Activities:
- A) According to the article about Four Star Mushrooms, in what year did Joe launch the company?
- B) Write out the passage of the Four Star Mushrooms article word for word, starting at "What distinguishes Four" and ending at "many commercial practices.".

Source text:

▬▬▬

That support proved critical during the pandemic. When restaurant shutdowns wiped out Four Star’s customer base overnight, an unexpected opportunity emerged for the then-one year old company: a pivot by Alinea, one of Chicago’s most celebrated and exclusive restaurants, to a takeout model at unprecedented scale.


“They told us, ‘We’ll take everything you can grow,’” Joe recalls. “That was a turning point.” The relationship provided both revenue and credibility. From there, as restaurants reopened, the business expanded — eventually scaling from a few hundred pounds of weekly production to several thousand.


What distinguishes Four Star Mushrooms in a crowded marketplace is not just its mission but its method. Joe has designed his growing environment to prioritize quality over speed, an approach that runs counter to many commercial practices.


“We intentionally grow our mushrooms slower,” he explains. “Lower temperatures and high fresh-air exchange allow the mycelium to fully digest the substrate. That creates a denser mushroom with better texture and flavor.”


The difference is tangible. Where many mushrooms release water and shrink dramatically when cooked, Four Star’s varieties — primarily oyster, lion’s mane and the highly sought-after maitake — hold their structure and develop a deep, savory sear.


For chefs and home cooks alike, that consistency is a competitive advantage.


From Biology to Business


Joe's path to entrepreneurship was not a conventional one. A biology major at University of Illinois, he became fascinated with ecosystems and biodiversity —interests sharpened by repeated drives from Chicago along Interstate 57, where the realities of industrial agriculture stretch for miles.


“I was seeing the conventional food system firsthand,” he says. “At the same time, I was learning what Illinois ecosystems used to look like: tallgrass prairie, massive biodiversity. The contrast was striking.”


That realization led him to regenerative agriculture and, soon after, to mushrooms. A podcast featuring mycologist Paul Stamets opened his eyes to the broader potential of fungi.


“I realized the growing process itself could be regenerative,” Joe says. “You could produce food and soil inputs simultaneously. From there, it was about figuring out how to scale it.”


He launched Four Star Mushrooms in 2019 in a 400-square-foot warehouse in the Logan Square neighborhood on Chicago's North Side. Today, the company operates its significantly larger facility near the border of the North and South sides and is targeting weekly production of 6,000 to 7,000 pounds.


Expanding the Market



Initially focused on restaurant sales, Four Star is now expanding its retail presence. Its mushrooms are already available at Mariano’s and Fresh Thyme Market stores, with a major rollout planned at Jewel-Osco stores across the Chicago region.


The move reflects both opportunity and necessity. Retail offers scale, but also requires new capabilities — marketing, packaging and consumer education.


“Mushrooms are still unfamiliar to a lot of people beyond the basics,” Joe says. “Part of our job is helping people understand how to cook them and why they’re valuable.”


That value extends beyond flavor. Varieties such as lion’s mane are gaining attention for potential cognitive benefits, part of a broader “functional foods” movement that intersects with wellness trends.


A Regenerative Future—From the Ground Up


If Four Star Mushrooms represents a glimpse of the future, it is one where boundaries blur: between indoor and outdoor agriculture, between food production and soil restoration, and between waste and resource.''


It is also a future rooted in systems thinking, an understanding that the health of our food is inseparable from the health of our ecosystems.


For Joe Weber, that perspective remains the guiding principle. “The food system is the biggest driver of ecological change,” he says. “If we can redesign it to be regenerative, the impact is enormous.”


In Chicago, that redesign is already under way — one mushroom at a time.

▬▬▬

Stored data:
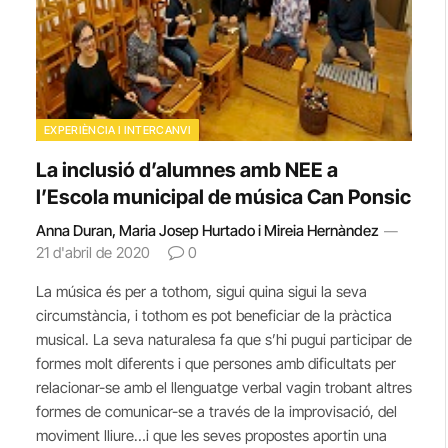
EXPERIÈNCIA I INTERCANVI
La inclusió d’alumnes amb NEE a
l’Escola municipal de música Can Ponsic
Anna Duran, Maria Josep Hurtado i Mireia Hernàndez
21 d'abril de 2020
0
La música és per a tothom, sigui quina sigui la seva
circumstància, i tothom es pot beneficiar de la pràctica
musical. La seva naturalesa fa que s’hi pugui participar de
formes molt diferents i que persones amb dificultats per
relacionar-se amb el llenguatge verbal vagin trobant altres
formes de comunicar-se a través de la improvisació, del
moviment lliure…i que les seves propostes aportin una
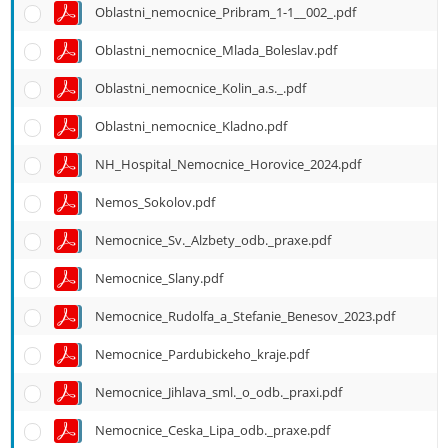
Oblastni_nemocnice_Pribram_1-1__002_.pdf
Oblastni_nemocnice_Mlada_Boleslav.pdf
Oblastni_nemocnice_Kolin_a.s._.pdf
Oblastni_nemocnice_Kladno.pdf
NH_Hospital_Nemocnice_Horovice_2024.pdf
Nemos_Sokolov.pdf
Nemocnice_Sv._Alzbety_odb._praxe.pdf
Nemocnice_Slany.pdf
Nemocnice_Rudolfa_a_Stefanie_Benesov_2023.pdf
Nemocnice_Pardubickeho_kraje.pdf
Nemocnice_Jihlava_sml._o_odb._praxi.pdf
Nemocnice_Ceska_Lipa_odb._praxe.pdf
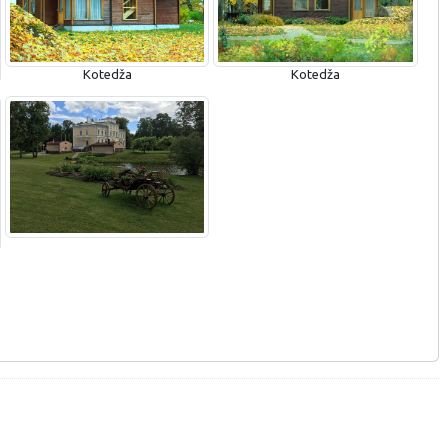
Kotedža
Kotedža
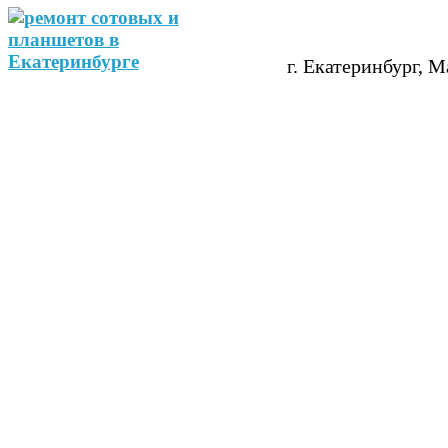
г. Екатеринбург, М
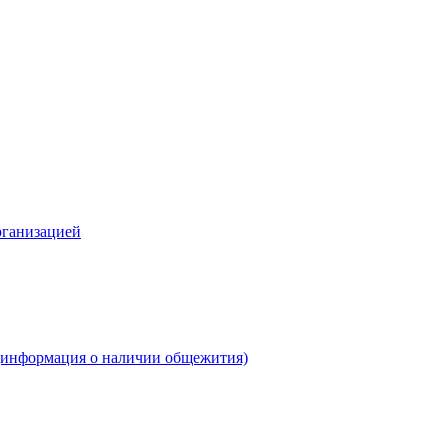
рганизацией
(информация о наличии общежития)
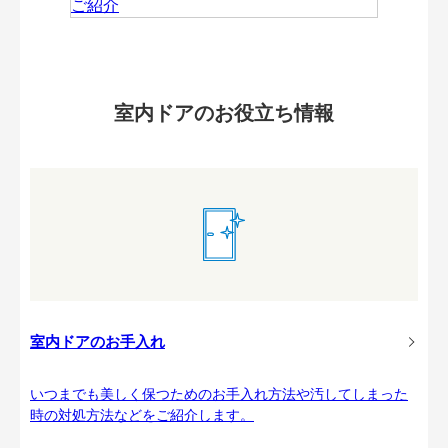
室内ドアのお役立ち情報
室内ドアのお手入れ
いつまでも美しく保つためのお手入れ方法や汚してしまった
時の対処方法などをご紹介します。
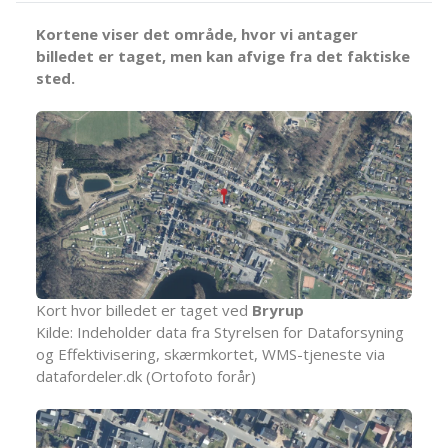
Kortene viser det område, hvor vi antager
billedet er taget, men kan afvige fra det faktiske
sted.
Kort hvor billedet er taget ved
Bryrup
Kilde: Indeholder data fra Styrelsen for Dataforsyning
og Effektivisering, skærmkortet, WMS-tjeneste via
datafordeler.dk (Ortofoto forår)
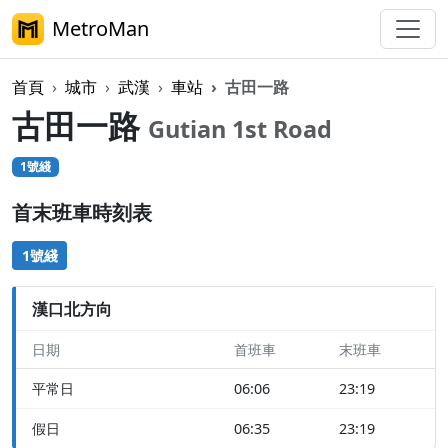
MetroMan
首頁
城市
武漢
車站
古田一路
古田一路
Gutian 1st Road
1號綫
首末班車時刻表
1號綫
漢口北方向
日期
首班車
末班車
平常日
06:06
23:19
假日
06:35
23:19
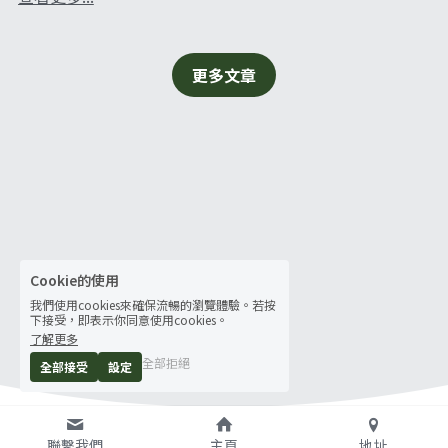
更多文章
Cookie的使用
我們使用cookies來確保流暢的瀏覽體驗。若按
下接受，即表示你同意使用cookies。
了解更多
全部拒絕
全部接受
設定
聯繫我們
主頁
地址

▬▬▬

Results in order:
- A) 2019

- B)
What distinguishes Four Star Mushrooms in a crowded marketplace is not just its mission but its method. Joe has designed his growing environment to prioritize quality over speed, an approach that runs counter to many commercial practices.